Video: "King of the Cannibals"
The Blasters
Over There: Live At the Venue, London 1982 - The Complete Concert
(Slash/Warner Bros./Liberation Hall)
The early 1980s were heady times. Downey, California's Blasters, who had germinated at Ronny Weiser's Rollin' Rock, were at the fore of a roots-music rennaisance that, in the US, also included Robert Gordon, the Rockats, Ray Campi, and the Stray Cats. Brash reinventions of vintage modes were animated by the rumbustiousness of the CBGB's Class of '77, many of whose more significant alumni (like the Ramones and Heartbreakers) were yet on the loose.
The Blasters offered particularly Blues-based neo-Rockabilly, and may well have introduced genre stalwarts to fresh ears. (Big Joe Turner, Pete Johnson, and Otis Redding come to mind.) Phil Alvin threw himself body-and-soul into vocals that were (and still are) among the most distinctive in roots-music revivalism. Brother Dave's joyfully manic picking lent vibrance to already steamrolling projection; his gleeful tearing off of savage licks stole oxygen.
All players were equally vital to krackajack American Music. The fearsomely formidable John Bazz/Bill Bateman rhythm cell made for solid firmament from which feral cats pounced. Eminent keyboardist Gene Taylor proved himself a master of the ivories, never hitting a wrong note and augmenting matters with alive-out-loud eminence.
And the sax duo of stormer Steve Berlin and living legend Lee Allen made walls tumble down to the elation of all. Their wailing exertions lent hue and texture.

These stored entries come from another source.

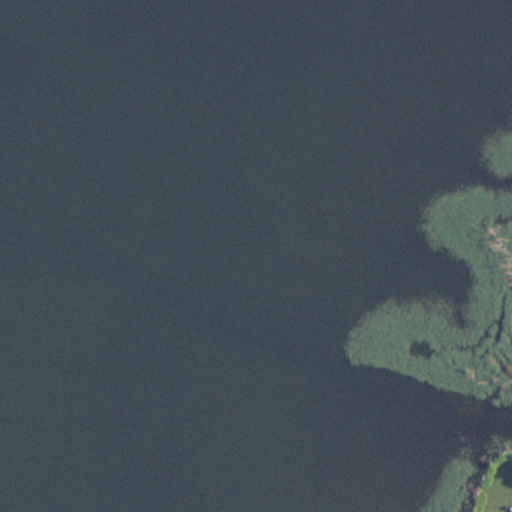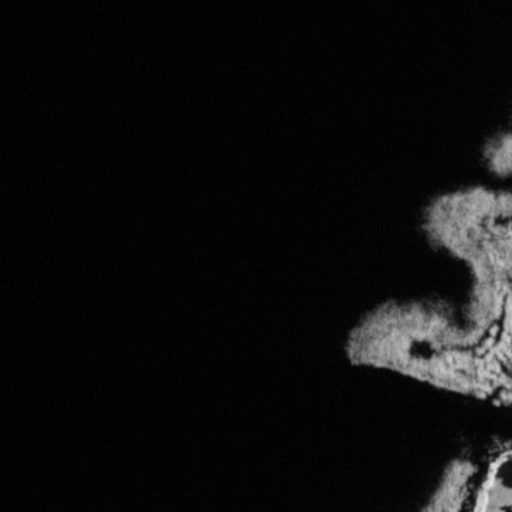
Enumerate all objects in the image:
building: (511, 509)
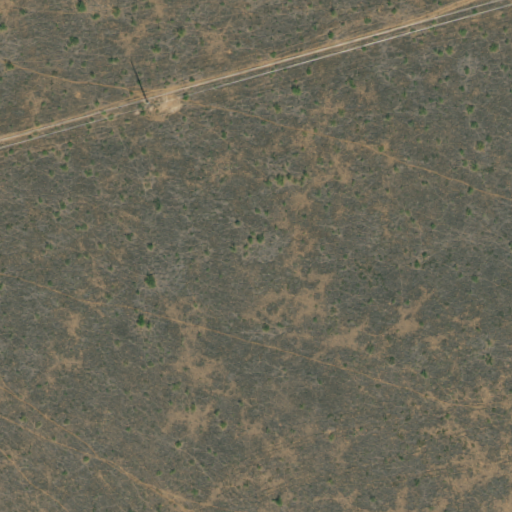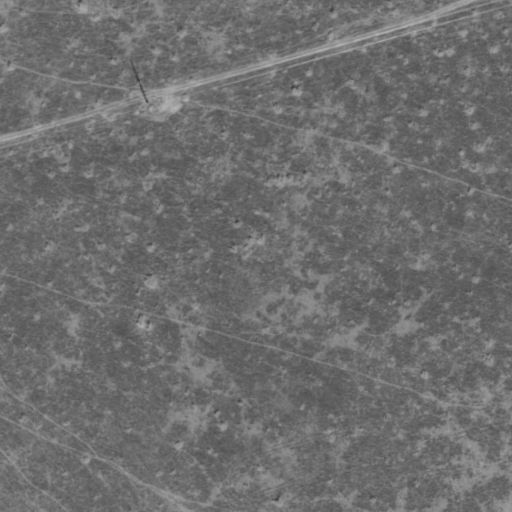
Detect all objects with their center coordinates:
power tower: (138, 99)
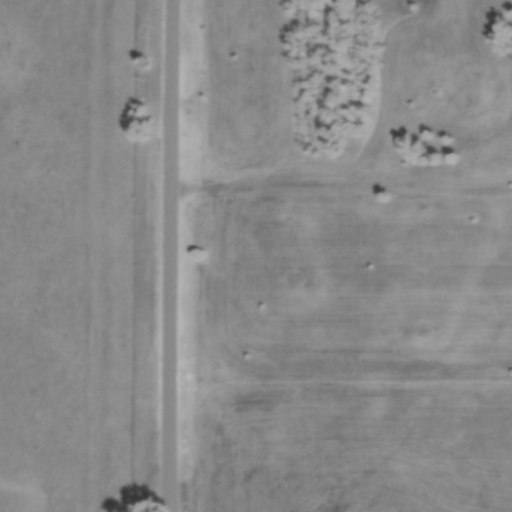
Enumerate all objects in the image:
road: (168, 256)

1982's Over There leapt up in it's birth year as marvelous testimony to the era's exhilaration. Now, Liberation Hall's expanded reissue reminds mightily.

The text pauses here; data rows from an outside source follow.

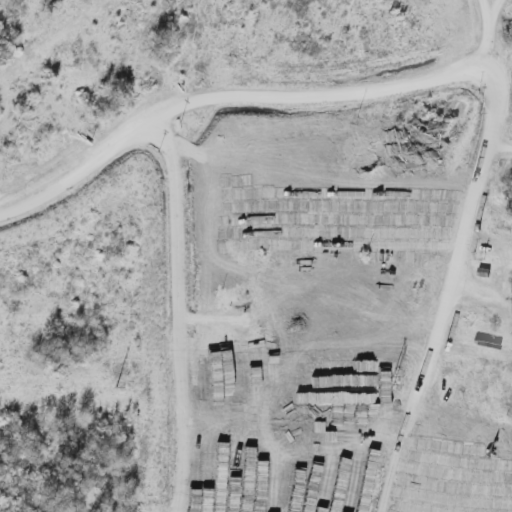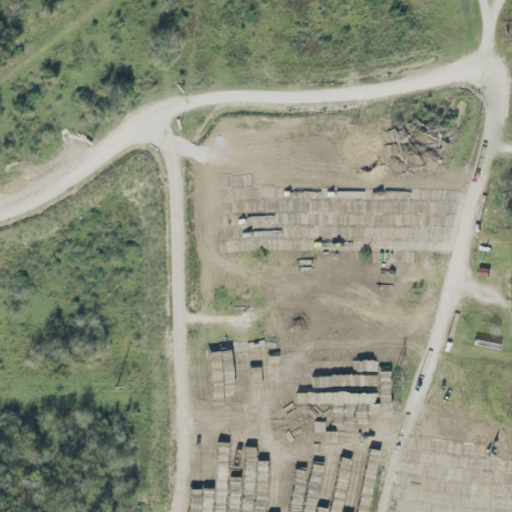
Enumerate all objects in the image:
road: (498, 15)
road: (488, 29)
road: (231, 101)
road: (502, 145)
power tower: (390, 381)
power tower: (114, 387)
road: (340, 440)
road: (199, 475)
road: (399, 477)
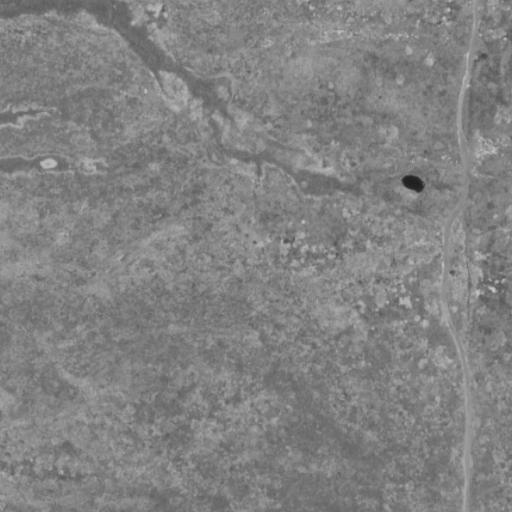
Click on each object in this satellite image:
road: (442, 254)
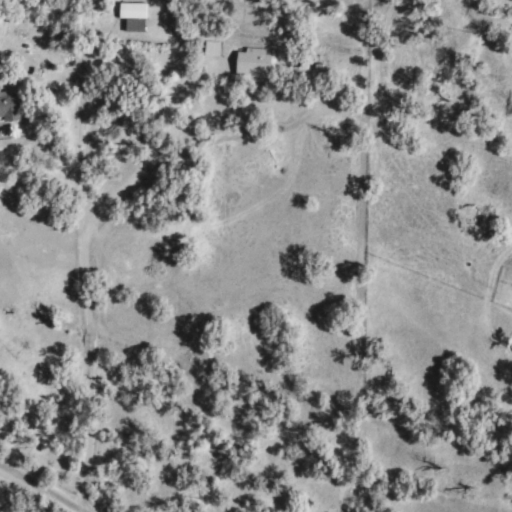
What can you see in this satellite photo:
building: (136, 17)
building: (256, 64)
building: (11, 107)
road: (74, 254)
road: (43, 487)
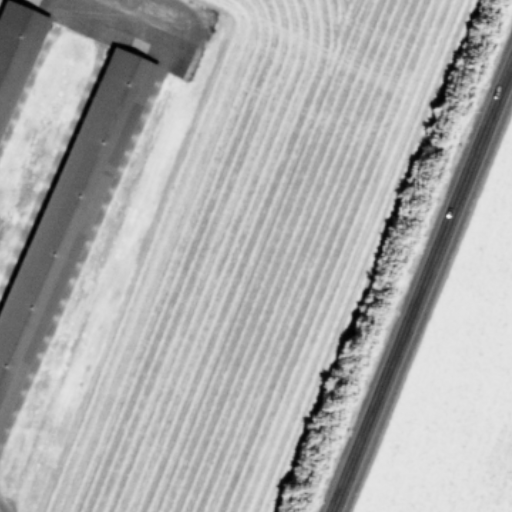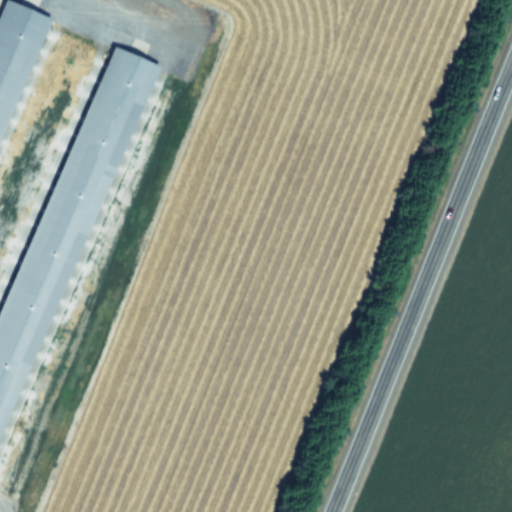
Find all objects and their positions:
building: (13, 43)
building: (60, 218)
road: (105, 224)
crop: (315, 278)
road: (421, 285)
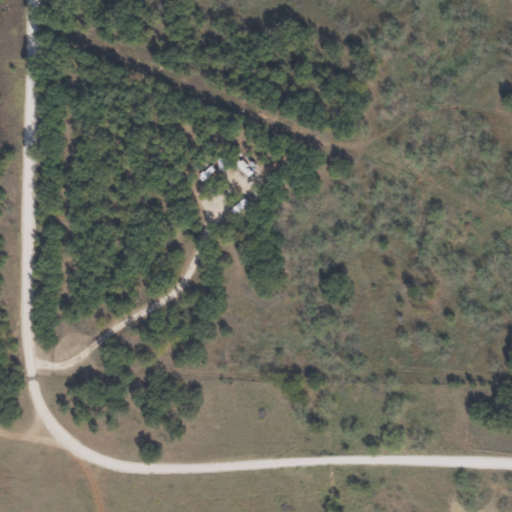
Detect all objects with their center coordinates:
building: (225, 163)
building: (242, 206)
road: (70, 436)
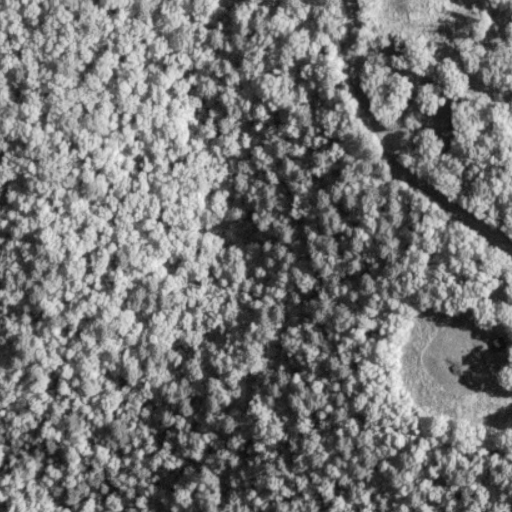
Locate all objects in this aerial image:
road: (386, 153)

Recommended: "This Is It," "No Other Girl," "Border Radio," "I Don't Want To," "Tag Along," "Walkin' With Mr. Lee," "I'm Shakin'" "Hollywood Bed," "Go! Go! Go!," "Stop the Clock," "Marie Marie," "American Music," "So Long Baby Goodbye," "Roll 'Em Pete," "High School Confidential," "These Arms of Mine," Keep A-Knockin'"
Videos: "Roll 'em Pete" "I Don't Want To"
Stray Bolts
L.A. Noir
(Bolts Records)
As was impressed by the trio's previous A Moth In the Glue, muscularity exercises in shrewdness. In quietude. It's always pleasurable to witness the adeptness experience produces. By not striving to awe, the men do precisely that.
Recommended: "L.A. Noir," "St. George Day," "It Ain't Whiskey (But It's Good)," "Reason Why," "Take a Chance On Me," "San Francisco Bay," "This Time," "Time Runs Away"
Video: "San Francisco Bay"
Killer Tone Jones
Death Ray Radio
(Planet X Music)
Evincing all the ghastly accoutrements of a Roger Corman drive-in claw-freak extravaganza, Jones' latest stalks lunar-lit landscapes. The begetter twists six innocent strings into monstrousness that imparts unsettling emblems. And, his voice raspy and icily declarative, he intones tableaus of terror.
Recommended: "Death Ray Radio," "Formaldehyde," "Godzilla Rock," "The Model," "Tarantula Crawl," "Spiders," "Dead Stick," "Please Don't Touch," "The Reckoning"
Video: "Spiders"
Les Moliners
"Trabajando Para la MCA" single
(Beatclap)
Songs filled seam-to-seam with riffs that kill and carefree moxie have spurred dancing feet since the first Seeburg met a wall socket. "Trabajando Para la MCA" is of that family. Cleanly rendered bop sprints with personality, a circumstance made possible by rhythm slingers with ear-grabbing chops. And the tempestuous singer seems about to burst a vessel - while capturing all notes.